The problem is, if MacKenzie is not the leader this team needs, then who is? Ferguson is apparently carrying an injury even if he wanted to play, so that rules him out. Is Kirk Broadfoot showing any more leadership abilities than MacKenzie? Not really, no. Matt Gilks? He looks more resigned to our fate than almost any other player. Basham or Cathcart? No, they’re probably both a bit too timid.
And therein lies the problem. In seasons gone by, there would have been a whole host of candidates to lead Blackpool, but gradually those faces have departed, with a reduction in quality. And for all the talk of the club seeking ‘the right characters’, we now have a dressing room of strangers, the majority of whom will be gone in a couple of months anyway. Who are the players that will take it upon themselves to turn this situation around? Slim pickings, sadly.

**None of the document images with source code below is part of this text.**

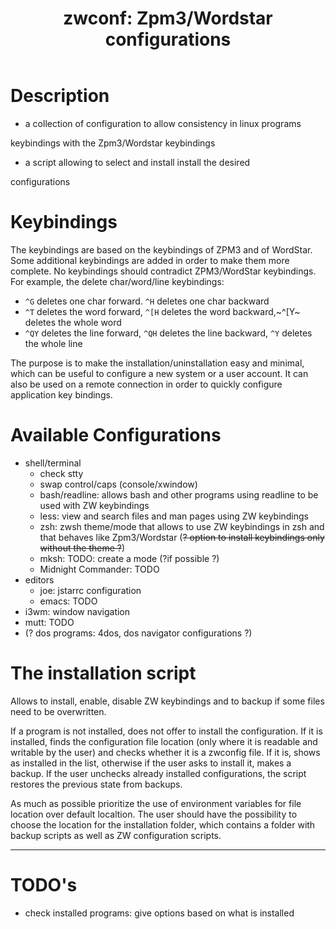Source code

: #+TITLE: zwconf: Zpm3/Wordstar configurations
* Description
+ a collection of configuration to allow consistency in linux programs
keybindings with the Zpm3/Wordstar keybindings
+ a script allowing to select and install install the desired
configurations

* Keybindings

The keybindings are based on the keybindings of ZPM3 and of WordStar.  Some
additional keybindings are added in order to make them more complete.  No
keybindings should contradict ZPM3/WordStar keybindings.  For example, the
delete char/word/line keybindings:

+ ~^G~ deletes one char forward. ~^H~ deletes one char backward
+ ~^T~ deletes the word forward, ~^[H~ deletes the word backward,~^[Y~ deletes the whole word
+ ~^QY~ deletes the line forward, ~^QH~ deletes the line backward, ~^Y~ deletes the whole line

The purpose is to make the installation/uninstallation easy and minimal,
which can be useful to configure a new system or a user account.  It can
also be used on a remote connection in order to quickly configure
application key bindings.

* Available Configurations
+ shell/terminal
  - check stty
  - swap control/caps (console/xwindow)
  - bash/readline: allows bash and other programs using readline to be used
    with ZW keybindings
  - less: view and search files and man pages using ZW keybindings
  - zsh: zwsh theme/mode that allows to use ZW keybindings in zsh and that
    behaves like Zpm3/Wordstar (+?  option to install keybindings only without
    the theme ?+)
  - mksh: TODO: create a mode (?if possible ?)
  - Midnight Commander: TODO
+ editors
  - joe: jstarrc configuration
  - emacs: TODO
+ i3wm: window navigation
+ mutt: TODO
+ (? dos programs: 4dos, dos navigator configurations ?)

* The installation script

Allows to install, enable, disable ZW keybindings and to backup if some
files need to be overwritten.

If a program is not installed, does not offer to install the configuration. 
If it is installed, finds the configuration file location (only where it is
readable and writable by the user) and checks whether it is a zwconfig file.  
If it is, shows as installed in the list, otherwise if the user asks to
install it, makes a backup.  If the user unchecks already installed
configurations, the script restores the previous state from backups.

As much as possible prioritize the use of environment variables for  file
location over default localtion.  The user should have the possibility to
choose the location for the installation folder, which contains a folder
with backup scripts as well as ZW configuration scripts.

------------

* TODO's
+ check installed programs: give options based on what is installed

4. Drastic changes required
Some of those who were present at Watford have tried to dress up Saturday’s performance as an improvement, but even if that is the case, there was very little sign of Blackpool troubling Lee Camp’s goal. Bournemouth did not present a particularly tough challenge, but then they didn’t have to. ‘Pool caused the visitors no problems, and once the Cherries took the lead the game was effectively over.
Quite what the approach is now is unclear. While Ferguson may feel he’s had some backing in the loan market, January was still a disaster as far as the transfer market goes. Several players have come in, but few have made any real impression. ‘Pool also got rid of their only wide player in Tom Ince, failing to bring in any width aside from Andy Halliday, who now finds himself looking uncertain at left-back deputising for the ever-suspended Jack Robinson.
Can Eric Black have an influence behind the scenes in time for Tuesday’s match, or do his two working days – even having to write that feels ridiculous – fall towards the end of the week? Such an appointment is another bizarre move and it will be interesting if Black can have any real impact on a part-time basis with the club in freefall so close to the end of the season. One thing is certain though, and sending out the same (or similar) team in the same formation against Millwall is asking for a draw at best, but more likely a defeat given Ian Holloway’s suprise victory at high-fliers Derby. Tuesday is as close to ‘must-win’ as it gets, but praise be to anyone brave (or stupid) enough to predict that outcome.
Ferguson has to do something then. Drop some under-performing players, change the shape and maybe even give some of the promising youth players a go. Let’s face it, can they really do any worse? Times are truly desperate, and if this isn’t already rock bottom, we should perish the thought at how bad it can really get.